=== Section Start ===

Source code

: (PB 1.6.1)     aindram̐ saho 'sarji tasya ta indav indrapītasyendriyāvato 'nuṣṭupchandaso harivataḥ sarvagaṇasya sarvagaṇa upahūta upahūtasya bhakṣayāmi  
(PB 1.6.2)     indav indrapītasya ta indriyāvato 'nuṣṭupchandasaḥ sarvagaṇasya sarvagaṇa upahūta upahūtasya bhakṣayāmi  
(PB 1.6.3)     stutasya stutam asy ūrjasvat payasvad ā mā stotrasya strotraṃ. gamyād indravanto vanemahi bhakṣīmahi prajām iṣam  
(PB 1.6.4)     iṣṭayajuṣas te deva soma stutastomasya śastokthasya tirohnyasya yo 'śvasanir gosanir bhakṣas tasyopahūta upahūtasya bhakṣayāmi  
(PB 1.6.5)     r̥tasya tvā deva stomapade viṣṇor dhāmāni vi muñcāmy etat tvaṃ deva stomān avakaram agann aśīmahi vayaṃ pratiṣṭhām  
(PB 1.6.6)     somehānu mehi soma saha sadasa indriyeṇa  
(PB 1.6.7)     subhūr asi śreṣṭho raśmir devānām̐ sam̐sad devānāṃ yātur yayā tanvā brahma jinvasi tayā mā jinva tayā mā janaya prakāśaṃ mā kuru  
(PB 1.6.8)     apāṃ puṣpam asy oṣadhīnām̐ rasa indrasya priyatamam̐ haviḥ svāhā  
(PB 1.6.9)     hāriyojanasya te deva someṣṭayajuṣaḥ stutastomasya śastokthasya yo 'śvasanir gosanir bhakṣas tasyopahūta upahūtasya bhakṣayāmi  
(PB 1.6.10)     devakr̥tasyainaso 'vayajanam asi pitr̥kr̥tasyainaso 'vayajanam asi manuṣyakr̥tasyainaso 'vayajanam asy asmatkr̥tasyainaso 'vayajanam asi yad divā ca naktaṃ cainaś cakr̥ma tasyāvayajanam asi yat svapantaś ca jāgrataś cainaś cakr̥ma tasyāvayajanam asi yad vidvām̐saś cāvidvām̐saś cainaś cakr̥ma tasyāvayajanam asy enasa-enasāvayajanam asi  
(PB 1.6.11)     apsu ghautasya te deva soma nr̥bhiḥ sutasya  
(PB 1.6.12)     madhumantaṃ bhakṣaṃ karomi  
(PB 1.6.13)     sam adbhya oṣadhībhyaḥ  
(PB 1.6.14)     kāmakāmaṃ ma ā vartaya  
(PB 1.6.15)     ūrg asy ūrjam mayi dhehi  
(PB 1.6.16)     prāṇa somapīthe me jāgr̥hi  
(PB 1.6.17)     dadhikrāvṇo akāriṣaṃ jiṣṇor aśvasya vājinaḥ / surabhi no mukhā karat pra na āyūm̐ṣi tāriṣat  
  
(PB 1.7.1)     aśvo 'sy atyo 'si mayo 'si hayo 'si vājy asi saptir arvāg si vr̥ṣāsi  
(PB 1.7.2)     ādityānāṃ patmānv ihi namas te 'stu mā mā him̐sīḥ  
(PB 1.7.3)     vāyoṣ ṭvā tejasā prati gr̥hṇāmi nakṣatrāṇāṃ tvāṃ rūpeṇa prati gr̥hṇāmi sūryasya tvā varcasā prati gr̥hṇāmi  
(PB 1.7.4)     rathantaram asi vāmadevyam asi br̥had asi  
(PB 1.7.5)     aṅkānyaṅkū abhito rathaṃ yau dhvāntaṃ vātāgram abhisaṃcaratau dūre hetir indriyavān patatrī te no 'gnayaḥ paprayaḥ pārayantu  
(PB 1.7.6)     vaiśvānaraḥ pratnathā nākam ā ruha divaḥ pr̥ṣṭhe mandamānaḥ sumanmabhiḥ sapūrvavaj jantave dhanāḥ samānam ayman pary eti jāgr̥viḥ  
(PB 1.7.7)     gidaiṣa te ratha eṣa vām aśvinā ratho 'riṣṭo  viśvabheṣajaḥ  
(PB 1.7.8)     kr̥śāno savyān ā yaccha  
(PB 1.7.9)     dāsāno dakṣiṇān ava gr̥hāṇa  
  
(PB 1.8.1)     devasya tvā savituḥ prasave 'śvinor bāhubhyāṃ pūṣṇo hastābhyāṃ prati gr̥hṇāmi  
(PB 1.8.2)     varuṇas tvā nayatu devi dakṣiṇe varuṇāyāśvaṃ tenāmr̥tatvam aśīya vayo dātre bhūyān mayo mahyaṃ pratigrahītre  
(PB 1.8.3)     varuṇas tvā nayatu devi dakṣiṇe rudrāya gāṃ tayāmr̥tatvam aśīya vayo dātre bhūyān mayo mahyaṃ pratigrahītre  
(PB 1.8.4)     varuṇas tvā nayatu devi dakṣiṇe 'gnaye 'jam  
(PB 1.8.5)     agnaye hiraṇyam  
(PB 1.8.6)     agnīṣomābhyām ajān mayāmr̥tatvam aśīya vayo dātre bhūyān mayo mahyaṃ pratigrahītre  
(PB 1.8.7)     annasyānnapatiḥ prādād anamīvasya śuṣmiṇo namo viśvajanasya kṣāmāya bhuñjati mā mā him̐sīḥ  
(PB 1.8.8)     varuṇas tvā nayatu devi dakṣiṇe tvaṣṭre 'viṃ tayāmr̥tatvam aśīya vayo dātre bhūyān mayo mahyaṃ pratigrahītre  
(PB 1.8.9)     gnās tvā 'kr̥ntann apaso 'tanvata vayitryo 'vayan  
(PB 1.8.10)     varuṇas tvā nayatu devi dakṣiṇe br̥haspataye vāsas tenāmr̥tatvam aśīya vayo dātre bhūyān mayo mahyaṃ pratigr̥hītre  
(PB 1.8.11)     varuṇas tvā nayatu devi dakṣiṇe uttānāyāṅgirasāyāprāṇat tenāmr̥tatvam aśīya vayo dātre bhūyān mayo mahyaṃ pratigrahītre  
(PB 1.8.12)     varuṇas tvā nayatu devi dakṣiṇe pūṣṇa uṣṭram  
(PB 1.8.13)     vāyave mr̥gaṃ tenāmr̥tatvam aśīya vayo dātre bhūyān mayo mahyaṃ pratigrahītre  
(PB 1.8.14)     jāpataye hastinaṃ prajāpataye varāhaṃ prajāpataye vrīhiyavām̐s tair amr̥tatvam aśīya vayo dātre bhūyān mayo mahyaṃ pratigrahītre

=== Section End ===

◆ **WRITTEN TASK**
Search the listing above for the lines with "priyatamam̐ haviḥ svāhā" and "na āyūm̐ṣi tāriṣat", then output those lines and all lines between them exactly.

◆ **EXPECTED ANSWER**
(PB 1.6.8)     apāṃ puṣpam asy oṣadhīnām̐ rasa indrasya priyatamam̐ haviḥ svāhā  
(PB 1.6.9)     hāriyojanasya te deva someṣṭayajuṣaḥ stutastomasya śastokthasya yo 'śvasanir gosanir bhakṣas tasyopahūta upahūtasya bhakṣayāmi  
(PB 1.6.10)     devakr̥tasyainaso 'vayajanam asi pitr̥kr̥tasyainaso 'vayajanam asi manuṣyakr̥tasyainaso 'vayajanam asy asmatkr̥tasyainaso 'vayajanam asi yad divā ca naktaṃ cainaś cakr̥ma tasyāvayajanam asi yat svapantaś ca jāgrataś cainaś cakr̥ma tasyāvayajanam asi yad vidvām̐saś cāvidvām̐saś cainaś cakr̥ma tasyāvayajanam asy enasa-enasāvayajanam asi  
(PB 1.6.11)     apsu ghautasya te deva soma nr̥bhiḥ sutasya  
(PB 1.6.12)     madhumantaṃ bhakṣaṃ karomi  
(PB 1.6.13)     sam adbhya oṣadhībhyaḥ  
(PB 1.6.14)     kāmakāmaṃ ma ā vartaya  
(PB 1.6.15)     ūrg asy ūrjam mayi dhehi  
(PB 1.6.16)     prāṇa somapīthe me jāgr̥hi  
(PB 1.6.17)     dadhikrāvṇo akāriṣaṃ jiṣṇor aśvasya vājinaḥ / surabhi no mukhā karat pra na āyūm̐ṣi tāriṣat  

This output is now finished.